§ **What to do**: In the listing that follows, find the lines with the string "pixels" and report how many there are, without commentary.

§ **Input data**:
+ + +
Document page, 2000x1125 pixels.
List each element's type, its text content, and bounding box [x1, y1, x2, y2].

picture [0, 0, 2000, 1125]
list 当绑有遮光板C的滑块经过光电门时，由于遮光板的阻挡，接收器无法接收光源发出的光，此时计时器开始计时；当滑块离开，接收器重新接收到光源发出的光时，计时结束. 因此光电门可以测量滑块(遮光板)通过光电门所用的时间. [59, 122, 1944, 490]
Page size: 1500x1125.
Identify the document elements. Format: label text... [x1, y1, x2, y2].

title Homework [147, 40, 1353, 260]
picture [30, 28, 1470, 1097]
+ + +
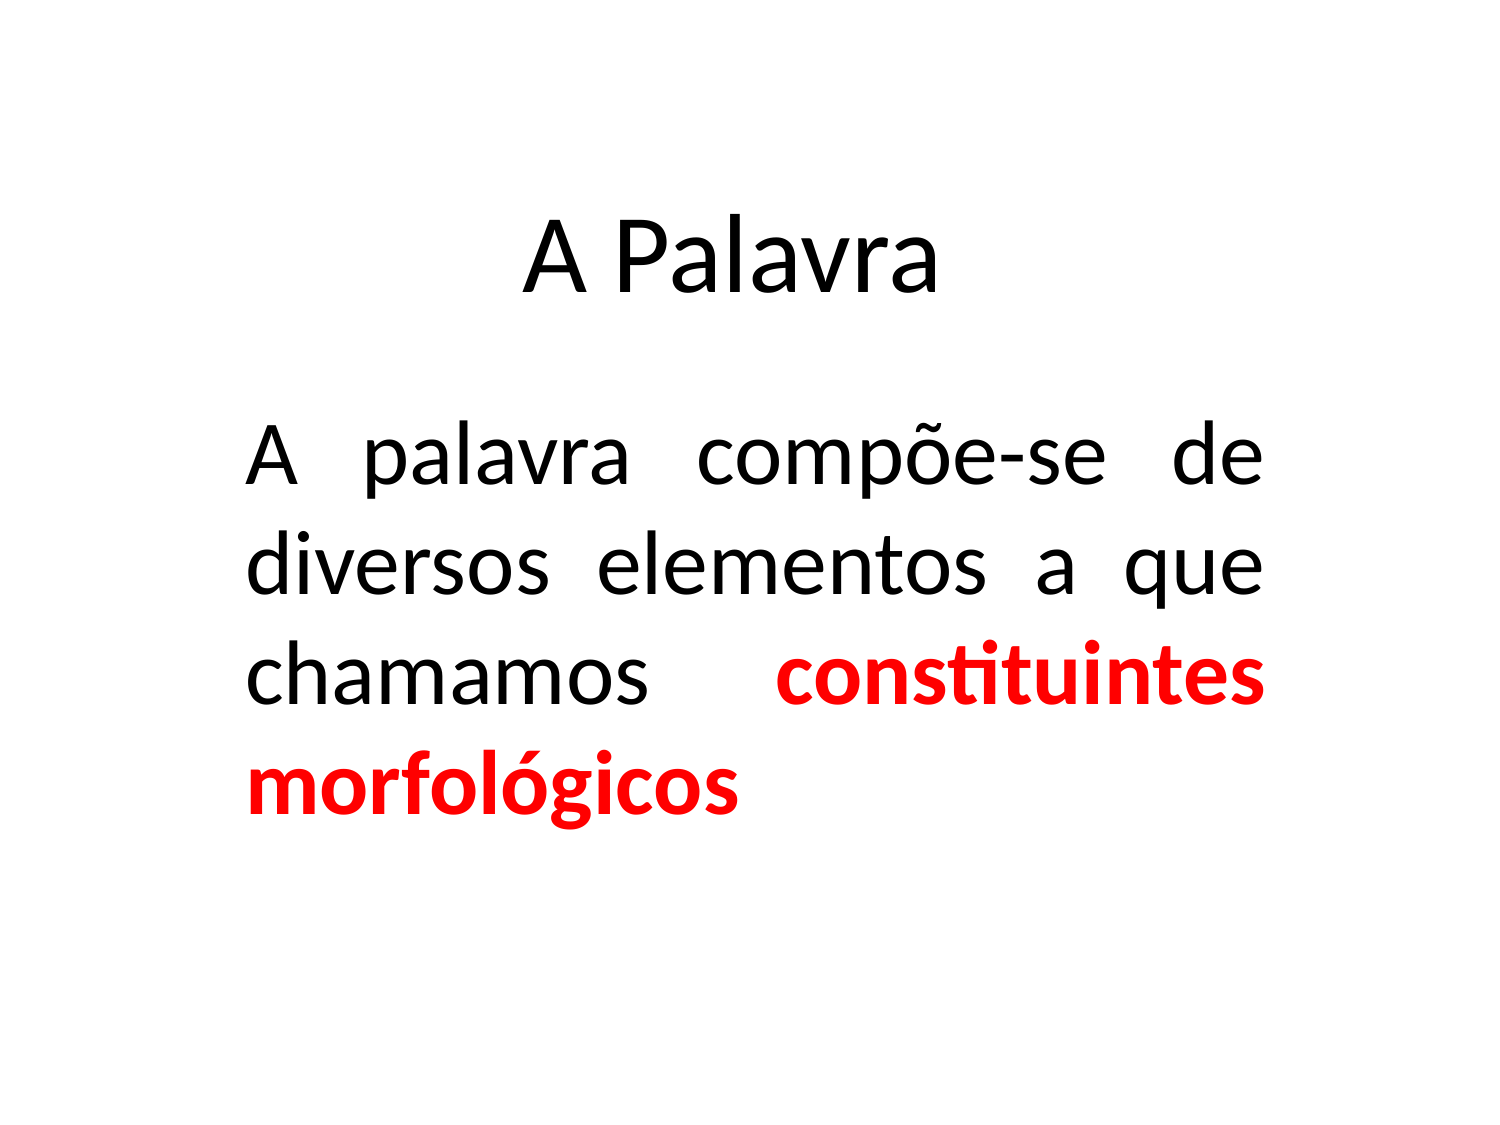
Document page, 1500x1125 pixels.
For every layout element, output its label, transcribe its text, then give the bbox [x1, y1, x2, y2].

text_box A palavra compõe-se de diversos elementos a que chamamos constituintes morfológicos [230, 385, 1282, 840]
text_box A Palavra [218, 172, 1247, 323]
+ + +
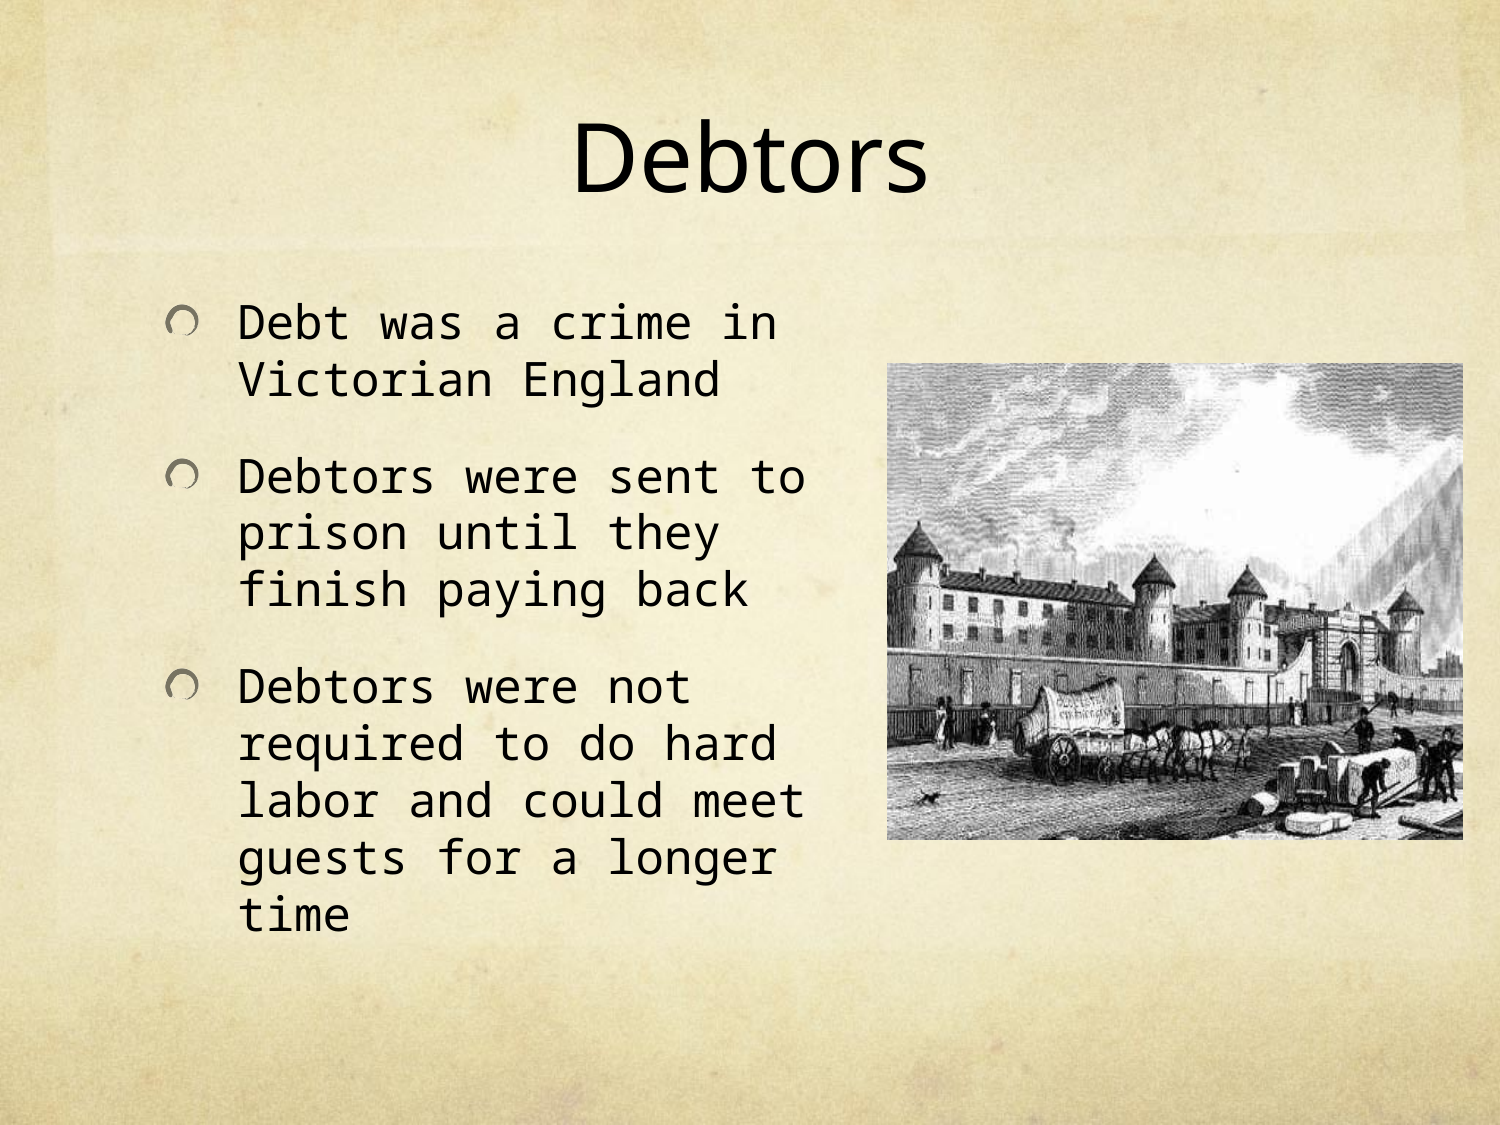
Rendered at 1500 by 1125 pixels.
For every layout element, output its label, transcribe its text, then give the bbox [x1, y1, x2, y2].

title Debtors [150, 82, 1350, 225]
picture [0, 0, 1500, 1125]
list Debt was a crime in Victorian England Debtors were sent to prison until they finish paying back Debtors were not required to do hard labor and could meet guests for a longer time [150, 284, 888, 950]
+ + +
§ **Answer to the problem**: 3